Weil das Versagen des Westens so weit reicht und die militarisierte Zeitenwende, von Ukraine bis Nahost, gegen alle Vernunft und gegen friedliebende Bevölkerungen durchgesetzt werden musste, herrschen Hysterie und Zensur gegenüber abweichenden Stimmen und Meinungen, die die westliche Haltung infrage stellen und kritisieren.

Kritiker der westlichen Eskalationsstrategie werden pauschal Putin-Versteher genannt. Russische Künstler verlieren ihre Engagements, mit absurden Begründungen, russische Sender werden verboten.

Derweil wird aufgerüstet gegen den vermeintlichen russischen Expansionismus, dem "Drachen, der fressen muss", wie es Selenskyj nun, ermutigt vom Westen, im Spiegel formulierte, der so bedrohlich ist, dass er nicht einmal ukrainische Städte 30 Kilometer von der russischen Grenze einnehmen konnte. Aber in Warschau, Berlin, Paris und London liegt man bereits in den Schützengräben.

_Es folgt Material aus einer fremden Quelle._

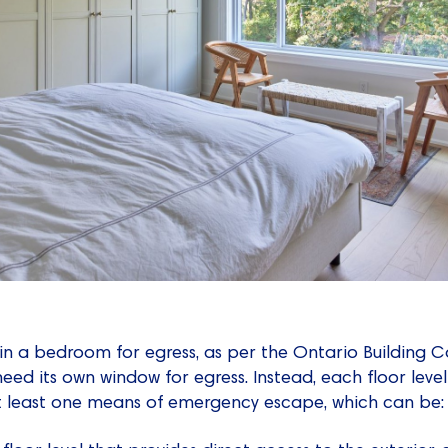
in a bedroom for egress, as per the Ontario Building 
ed its own window for egress. Instead, each floor level
 least one means of emergency escape, which can be: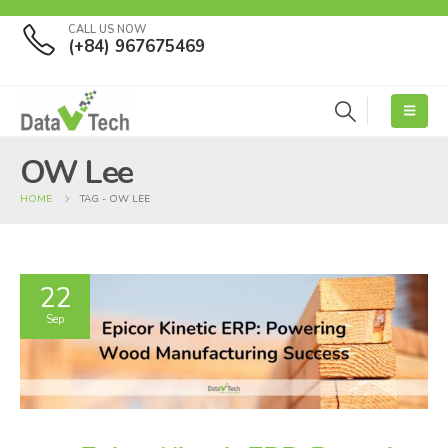
CALL US NOW
(+84) 967675469
OW Lee
HOME
TAG -
OW LEE
22
Sep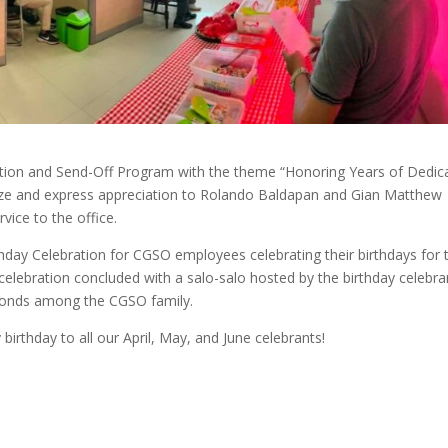
nition and Send-Off Program with the theme “Honoring Years of Dedic
ize and express appreciation to Rolando Baldapan and Gian Matthew
vice to the office.
thday Celebration for CGSO employees celebrating their birthdays for 
celebration concluded with a salo-salo hosted by the birthday celebra
 bonds among the CGSO family.
irthday to all our April, May, and June celebrants!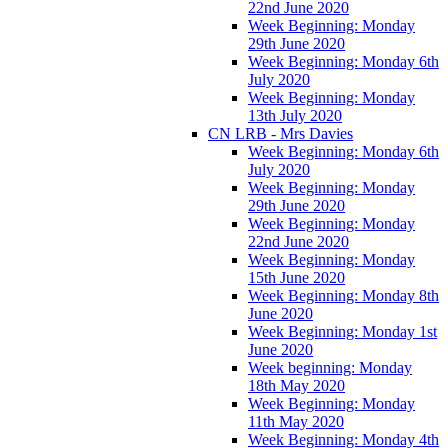
22nd June 2020
Week Beginning: Monday
29th June 2020
Week Beginning: Monday 6th
July 2020
Week Beginning: Monday
13th July 2020
CN LRB - Mrs Davies
Week Beginning: Monday 6th
July 2020
Week Beginning: Monday
29th June 2020
Week Beginning: Monday
22nd June 2020
Week Beginning: Monday
15th June 2020
Week Beginning: Monday 8th
June 2020
Week Beginning: Monday 1st
June 2020
Week beginning: Monday
18th May 2020
Week Beginning: Monday
11th May 2020
Week Beginning: Monday 4th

Angriff auf die Meinungsfreiheit

Israel-Kritiker:innen werden mundtot gemacht, an den Antisemitismus-Pranger gestellt, selbst wenn sie Juden oder Israelis sind. Sie verlieren Jobs und Reputation. Demonstrationen werden verboten oder attackiert. Die Kontrolleure der sozialen Medien filtern Unliebsame aus.

Es gibt abstruse Sprachverbote, während der israelischen Regierung ein Blankoscheck ausgestellt wird, auch den Libanon und Iran zu attackieren, während die USA und Deutschland die Waffen liefern. Die ganze Region könnte in Brand gesteckt werden.

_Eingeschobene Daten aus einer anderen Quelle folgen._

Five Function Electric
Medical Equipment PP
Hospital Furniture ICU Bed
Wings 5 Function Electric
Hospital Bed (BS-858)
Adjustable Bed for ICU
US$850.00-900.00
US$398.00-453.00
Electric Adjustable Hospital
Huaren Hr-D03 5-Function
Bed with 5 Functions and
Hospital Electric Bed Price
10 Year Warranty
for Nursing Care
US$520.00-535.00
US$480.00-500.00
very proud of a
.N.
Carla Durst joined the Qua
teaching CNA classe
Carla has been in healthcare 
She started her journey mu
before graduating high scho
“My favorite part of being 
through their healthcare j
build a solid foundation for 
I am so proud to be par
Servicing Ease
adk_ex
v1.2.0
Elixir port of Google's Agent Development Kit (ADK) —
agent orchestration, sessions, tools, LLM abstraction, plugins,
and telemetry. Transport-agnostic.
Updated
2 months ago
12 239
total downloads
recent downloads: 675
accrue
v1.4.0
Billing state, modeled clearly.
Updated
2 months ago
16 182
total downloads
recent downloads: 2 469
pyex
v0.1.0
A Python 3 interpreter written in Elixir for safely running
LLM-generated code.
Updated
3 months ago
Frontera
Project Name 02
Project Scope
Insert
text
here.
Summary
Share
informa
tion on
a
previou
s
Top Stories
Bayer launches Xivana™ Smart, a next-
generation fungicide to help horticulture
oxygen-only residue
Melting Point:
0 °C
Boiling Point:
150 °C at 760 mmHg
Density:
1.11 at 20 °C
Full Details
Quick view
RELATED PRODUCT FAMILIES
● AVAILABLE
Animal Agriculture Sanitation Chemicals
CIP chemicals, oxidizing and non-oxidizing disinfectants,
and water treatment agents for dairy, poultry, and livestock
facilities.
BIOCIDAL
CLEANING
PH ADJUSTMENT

Das Ausmaß der Angriffe auf die freie Meinungsäußerung in den USA und Europa in Bezug auf die beiden Kriege ist meines Erachtens historisch beispiellos, obwohl auch in der Vergangenheit die Bürger auf Linie gebracht wurden, siehe das größte Verbrechen des 21. Jahrhunderts, die sogenannten Antiterrorkriege der USA mithilfe der Nato-Staaten.

Wer damals die Angriffskriege gegen die wehrlosen Entwicklungsländer Afghanistan und Irak als Verbrechen kritisierte, wurde als "Terroristenversteher" diffamiert.

Die Botschaft der intellektuell-politischen Klasse ist: Schweigt, wenn ihr uns nicht folgen wollt. Wir geben den Rahmen vor, in dem über die Kriege gesprochen werden darf.

Die Stimmungslage im Westen wird zu Recht mit der im Vorfeld des Ersten Weltkriegs verglichen, jener unheilvollen Phase, in der Europa in die katastrophale Zerstörung schlafwandelte. Diesmal wäre es mit Atomwaffen.

Was immer mehr Menschen wollen

Umfragen zeigen uns, dass viele Menschen, sogar Mehrheiten, nicht im vorgegebenen Rahmen denken, sie wollen mehr Diplomatie und ein Ende der Kriege. Aber die "schwarzen Wolken", die Flut an Propaganda und Meinungsmache, isolieren und paralysieren.

Darum ist Aufklärung und Austausch so wichtig. Nicht nur, um eine rationale Gegenposition zu entwickeln, sondern auch, um der Isolierung und Hilflosigkeit zu entkommen. Es sind die Samenkörner für die dringend benötigten politischen Gegenbewegungen, die die Welt besser und friedlicher machen wollen.